Od kolejnego wstrząsu zadzwoniły mu zęby.
Spróbował skupić wzrok.
Sala była pełna krasnoludów pracujących przy kilku długich blatach. Ale na drugim końcu cala grupa stała wokół czegoś, co wyglądało na skomplikowaną machinę tkacką.
Znowu huknęło.
William roztarł czoło.
— Co się dzieje? — zapytał.
Najbliższy krasnolud spojrzał na niego z dołu i nerwowo szturchnął sąsiada. Szturchnięcie przemieściło się, przekazywane wzdłuż szeregów, aż całą salę od ściany do ściany wypełniło czujne milczenie. Kilkanaście poważnych krasnoludzich twarzy spoglądało na Williama w skupieniu.
Nikt nie potrafi wpatrywać się z większym skupieniem od krasnoluda. Pomiędzy przepisowym żelaznym hełmem a brodą pozostaje już bardzo niewiele miejsca, dlatego wyrazy twarzy krasnoludów są bardziej skoncentrowane.
— Ehem — powiedział William. — Halo…
Jeden z krasnoludów przy wielkiej maszynie ożywił się pierwszy.
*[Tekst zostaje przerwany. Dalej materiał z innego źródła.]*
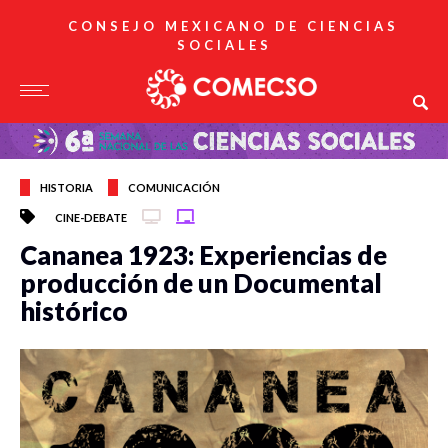
CONSEJO MEXICANO DE CIENCIAS
SOCIALES
HISTORIA
COMUNICACIÓN
CINE-DEBATE
Cananea 1923: Experiencias de
producción de un Documental
histórico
— Wracajcie do pracy, chłopcy — rzekł.
Podszedł i surowo spojrzał Williamowi w krocze.
— Dobrze się szanowny pan czuje?
William się skrzywił.
— Tego… Co się stało? Ja, no… Pamiętam, że zobaczyłem wóz, a potem coś mnie trafiło…
— Wyrwał się nam — wyjaśnił krasnolud. — Ładunek też się zsunął. Przepraszamy.
— A co się stało z panem Dibblerem?
Krasnolud przekrzywił głowę.
— Ten chudy człowieczek z kiełbaskami? — upewnił się.
— Zgadza się. Nic mu się nie stało?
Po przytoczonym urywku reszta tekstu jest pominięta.